By Salma Elshahed | Al Arabiya News
Sunday, 24 May 2015
Iran is heading towards a serious water crisis, experts warn, saying that a booming population and water-intensive agricultural programs have led the Islamic Republic’s supply to reach “critical levels” this year.
The sixth report of a new series by Al Arabiya News Channel takes a look at the water crisis in Iran, as part of a special series tackling political, social and economic issues in the country.
“Misusing and wasting water resources are due to mismanagement in the field of water and natural resources,” Toronto-based Iranian environmental expert Sam Kosravi Fard told Al Arabiya News.
Last year, Iranian President Hassan Rowhani instructed the agriculture ministry to boost output in order to achieve self-sufficiency in five staple crops.
Iran’s agricultural sector reducing its water consumption would “hamper the target of self-sufficiency,” Bijan Khajehpour, a consultant at a Tehran-based group wrote.
Crop-growing alone “devours more than 90 percent of the water and the water efficiency is around 30 percent in this sector,” Kosravi Fard said, adding that a water shortage was inevitable.
“Moreover, the irrigation system hasn’t been modernized in many areas and the cultivation pattern is not matched with ecological capabilities. Therefore, the current issue was not unpredictable.”
Highlighting the magnitude of the crisis, a 2013 study by the World Resources Institute ranked Iran as the world’s 24th most water-stressed country.

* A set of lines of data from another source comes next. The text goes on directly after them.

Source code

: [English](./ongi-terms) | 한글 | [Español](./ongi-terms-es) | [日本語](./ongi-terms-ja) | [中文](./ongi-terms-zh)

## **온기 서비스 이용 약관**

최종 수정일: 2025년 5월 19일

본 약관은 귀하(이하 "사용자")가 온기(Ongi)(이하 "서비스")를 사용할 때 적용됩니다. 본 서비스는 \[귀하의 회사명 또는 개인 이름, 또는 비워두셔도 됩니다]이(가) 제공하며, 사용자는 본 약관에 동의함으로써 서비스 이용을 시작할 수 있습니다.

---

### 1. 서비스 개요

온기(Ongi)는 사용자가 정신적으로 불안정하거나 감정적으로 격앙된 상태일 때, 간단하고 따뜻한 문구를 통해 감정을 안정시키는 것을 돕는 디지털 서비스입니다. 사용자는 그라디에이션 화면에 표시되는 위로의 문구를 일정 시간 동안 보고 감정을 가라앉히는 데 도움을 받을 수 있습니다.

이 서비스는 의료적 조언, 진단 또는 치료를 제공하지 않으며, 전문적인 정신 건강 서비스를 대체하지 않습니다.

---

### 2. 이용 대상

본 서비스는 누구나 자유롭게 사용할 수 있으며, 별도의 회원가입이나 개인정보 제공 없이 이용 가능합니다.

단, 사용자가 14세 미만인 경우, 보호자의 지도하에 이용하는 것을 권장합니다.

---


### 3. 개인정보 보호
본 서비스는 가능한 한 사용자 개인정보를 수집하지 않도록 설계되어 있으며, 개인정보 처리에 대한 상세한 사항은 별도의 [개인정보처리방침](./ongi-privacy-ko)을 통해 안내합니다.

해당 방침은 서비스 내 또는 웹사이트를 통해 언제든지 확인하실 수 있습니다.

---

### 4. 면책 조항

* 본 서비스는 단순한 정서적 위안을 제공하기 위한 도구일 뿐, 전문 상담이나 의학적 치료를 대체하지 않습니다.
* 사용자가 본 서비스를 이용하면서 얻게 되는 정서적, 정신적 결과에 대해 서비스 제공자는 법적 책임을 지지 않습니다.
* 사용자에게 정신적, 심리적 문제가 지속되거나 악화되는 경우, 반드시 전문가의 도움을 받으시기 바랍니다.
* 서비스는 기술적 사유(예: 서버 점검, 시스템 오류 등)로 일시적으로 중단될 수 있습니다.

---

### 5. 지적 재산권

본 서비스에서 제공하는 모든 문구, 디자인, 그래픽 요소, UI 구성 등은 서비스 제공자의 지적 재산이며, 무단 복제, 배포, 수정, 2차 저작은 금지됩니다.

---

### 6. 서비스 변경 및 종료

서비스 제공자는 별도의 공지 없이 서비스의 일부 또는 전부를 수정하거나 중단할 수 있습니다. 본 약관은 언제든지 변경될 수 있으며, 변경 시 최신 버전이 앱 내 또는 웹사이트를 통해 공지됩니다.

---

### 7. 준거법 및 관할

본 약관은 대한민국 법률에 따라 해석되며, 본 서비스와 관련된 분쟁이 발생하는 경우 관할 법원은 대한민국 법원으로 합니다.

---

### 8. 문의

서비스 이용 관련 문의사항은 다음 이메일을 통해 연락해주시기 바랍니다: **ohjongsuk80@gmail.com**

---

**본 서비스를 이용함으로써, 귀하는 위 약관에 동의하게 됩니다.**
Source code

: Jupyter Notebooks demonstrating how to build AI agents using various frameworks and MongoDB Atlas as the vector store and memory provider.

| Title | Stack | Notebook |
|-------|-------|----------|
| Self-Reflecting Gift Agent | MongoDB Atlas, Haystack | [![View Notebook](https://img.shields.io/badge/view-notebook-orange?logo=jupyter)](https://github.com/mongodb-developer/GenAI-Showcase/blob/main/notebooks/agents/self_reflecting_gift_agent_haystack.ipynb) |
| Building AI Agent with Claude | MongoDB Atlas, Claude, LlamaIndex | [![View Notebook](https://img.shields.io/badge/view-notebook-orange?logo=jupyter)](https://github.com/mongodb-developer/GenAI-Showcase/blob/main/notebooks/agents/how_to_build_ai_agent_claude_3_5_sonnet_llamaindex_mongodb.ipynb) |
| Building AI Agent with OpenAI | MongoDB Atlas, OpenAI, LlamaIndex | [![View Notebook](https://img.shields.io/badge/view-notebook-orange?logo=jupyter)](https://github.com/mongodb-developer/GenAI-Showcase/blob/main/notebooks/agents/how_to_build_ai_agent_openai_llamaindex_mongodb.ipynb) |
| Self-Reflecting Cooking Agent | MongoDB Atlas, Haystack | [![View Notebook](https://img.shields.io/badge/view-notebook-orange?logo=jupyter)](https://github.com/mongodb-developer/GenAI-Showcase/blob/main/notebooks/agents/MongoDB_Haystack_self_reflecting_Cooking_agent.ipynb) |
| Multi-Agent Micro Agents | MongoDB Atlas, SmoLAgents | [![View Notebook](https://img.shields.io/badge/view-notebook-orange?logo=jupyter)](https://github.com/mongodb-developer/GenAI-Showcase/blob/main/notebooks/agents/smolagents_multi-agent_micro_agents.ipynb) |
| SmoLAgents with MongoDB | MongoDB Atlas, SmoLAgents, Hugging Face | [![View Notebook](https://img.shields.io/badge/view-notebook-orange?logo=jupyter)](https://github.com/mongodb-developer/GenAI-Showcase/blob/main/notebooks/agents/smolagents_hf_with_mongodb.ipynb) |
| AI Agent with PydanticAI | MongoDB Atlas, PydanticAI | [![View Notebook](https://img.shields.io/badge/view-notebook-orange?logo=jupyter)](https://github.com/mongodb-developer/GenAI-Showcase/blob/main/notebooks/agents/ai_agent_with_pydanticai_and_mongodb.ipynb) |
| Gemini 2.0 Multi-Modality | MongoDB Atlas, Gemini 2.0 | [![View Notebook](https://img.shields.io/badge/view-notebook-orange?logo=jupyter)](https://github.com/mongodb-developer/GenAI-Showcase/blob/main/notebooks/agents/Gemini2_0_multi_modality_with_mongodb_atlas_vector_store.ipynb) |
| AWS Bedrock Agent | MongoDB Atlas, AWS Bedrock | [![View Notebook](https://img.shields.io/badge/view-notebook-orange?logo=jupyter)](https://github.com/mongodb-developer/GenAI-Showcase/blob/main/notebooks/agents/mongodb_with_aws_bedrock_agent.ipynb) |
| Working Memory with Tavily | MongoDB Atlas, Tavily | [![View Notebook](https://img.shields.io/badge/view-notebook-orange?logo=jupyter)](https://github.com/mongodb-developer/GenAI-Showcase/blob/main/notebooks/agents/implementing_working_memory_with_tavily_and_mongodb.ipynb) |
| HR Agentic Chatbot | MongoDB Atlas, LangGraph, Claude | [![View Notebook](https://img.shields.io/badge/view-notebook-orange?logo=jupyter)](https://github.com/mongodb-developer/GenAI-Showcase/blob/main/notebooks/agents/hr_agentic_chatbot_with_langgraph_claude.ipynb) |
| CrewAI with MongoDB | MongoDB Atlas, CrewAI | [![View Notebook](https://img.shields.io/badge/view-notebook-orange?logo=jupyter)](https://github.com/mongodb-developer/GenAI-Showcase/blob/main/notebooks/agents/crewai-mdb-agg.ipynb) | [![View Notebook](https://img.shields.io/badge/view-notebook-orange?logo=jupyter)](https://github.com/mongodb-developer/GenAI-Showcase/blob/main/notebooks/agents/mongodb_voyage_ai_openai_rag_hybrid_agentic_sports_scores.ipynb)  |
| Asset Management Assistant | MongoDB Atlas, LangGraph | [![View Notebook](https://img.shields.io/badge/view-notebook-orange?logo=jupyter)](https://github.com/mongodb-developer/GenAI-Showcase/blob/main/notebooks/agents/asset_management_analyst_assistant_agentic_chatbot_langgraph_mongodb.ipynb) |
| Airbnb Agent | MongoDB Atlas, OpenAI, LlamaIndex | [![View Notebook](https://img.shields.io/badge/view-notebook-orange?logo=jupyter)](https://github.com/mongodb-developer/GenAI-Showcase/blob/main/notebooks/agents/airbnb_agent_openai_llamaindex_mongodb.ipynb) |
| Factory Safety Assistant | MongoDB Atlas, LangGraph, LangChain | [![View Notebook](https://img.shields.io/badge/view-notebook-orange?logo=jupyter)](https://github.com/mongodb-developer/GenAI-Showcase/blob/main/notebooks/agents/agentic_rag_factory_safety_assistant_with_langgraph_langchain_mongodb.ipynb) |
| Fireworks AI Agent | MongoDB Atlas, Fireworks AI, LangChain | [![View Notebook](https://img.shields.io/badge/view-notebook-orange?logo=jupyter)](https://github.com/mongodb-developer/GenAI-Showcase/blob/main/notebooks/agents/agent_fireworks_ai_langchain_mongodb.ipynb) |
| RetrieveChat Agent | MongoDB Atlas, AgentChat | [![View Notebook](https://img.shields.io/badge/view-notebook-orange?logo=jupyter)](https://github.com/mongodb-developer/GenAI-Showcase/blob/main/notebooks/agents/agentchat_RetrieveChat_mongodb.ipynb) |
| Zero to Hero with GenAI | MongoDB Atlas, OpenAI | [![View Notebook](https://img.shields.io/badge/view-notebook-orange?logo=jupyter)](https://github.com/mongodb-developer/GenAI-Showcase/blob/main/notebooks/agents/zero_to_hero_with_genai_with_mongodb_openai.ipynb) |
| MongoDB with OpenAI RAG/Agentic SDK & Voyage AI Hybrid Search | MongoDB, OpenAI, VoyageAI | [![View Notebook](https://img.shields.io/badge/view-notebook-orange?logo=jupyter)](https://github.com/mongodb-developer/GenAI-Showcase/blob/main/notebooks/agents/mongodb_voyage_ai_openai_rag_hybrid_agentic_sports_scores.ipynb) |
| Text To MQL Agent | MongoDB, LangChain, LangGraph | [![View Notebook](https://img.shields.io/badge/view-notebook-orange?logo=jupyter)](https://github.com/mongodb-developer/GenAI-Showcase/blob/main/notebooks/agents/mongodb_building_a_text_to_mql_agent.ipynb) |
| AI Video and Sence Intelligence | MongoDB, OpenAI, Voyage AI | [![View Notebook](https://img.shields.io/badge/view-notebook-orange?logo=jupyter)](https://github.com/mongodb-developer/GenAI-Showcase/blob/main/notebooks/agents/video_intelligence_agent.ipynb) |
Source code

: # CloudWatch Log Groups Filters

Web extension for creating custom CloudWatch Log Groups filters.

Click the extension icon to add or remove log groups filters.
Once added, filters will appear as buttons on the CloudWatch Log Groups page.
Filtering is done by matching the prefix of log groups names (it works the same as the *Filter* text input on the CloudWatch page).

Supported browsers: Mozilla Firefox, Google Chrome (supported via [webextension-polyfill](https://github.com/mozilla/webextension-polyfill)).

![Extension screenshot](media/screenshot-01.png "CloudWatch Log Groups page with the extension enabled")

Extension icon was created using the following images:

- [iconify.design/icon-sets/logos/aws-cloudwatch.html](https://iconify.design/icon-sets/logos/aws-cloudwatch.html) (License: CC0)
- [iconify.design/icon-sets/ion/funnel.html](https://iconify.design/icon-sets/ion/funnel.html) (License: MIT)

In the past 50 years, the growing population has used up almost 70 percent of Iran’s groundwater supply, the Washington Post reported, adding that the situation would only worsen because of “unsustainable development.”
In ancient times, to deal with the country’s “arid and semi-arid” environment, “Iranians created the aqueduct in order to overcome the challenges caused by water shortages,” Kosravi Fard said.
But more recently, even when the Iranian government attempted to tackle the issue by building dams, the water held by the massive structures evaporated, he added.
“Several research and studies carried out by academics have shown the pros and cons of the dam in Iran,” he told Al Arabiya News.
However, the Iranian government did not consider the results of the studies “because the dam construction not only provides lots of benefits for VIPs, but also they are tools to be presented as success and achievement of officials,” he told Al Arabiya News.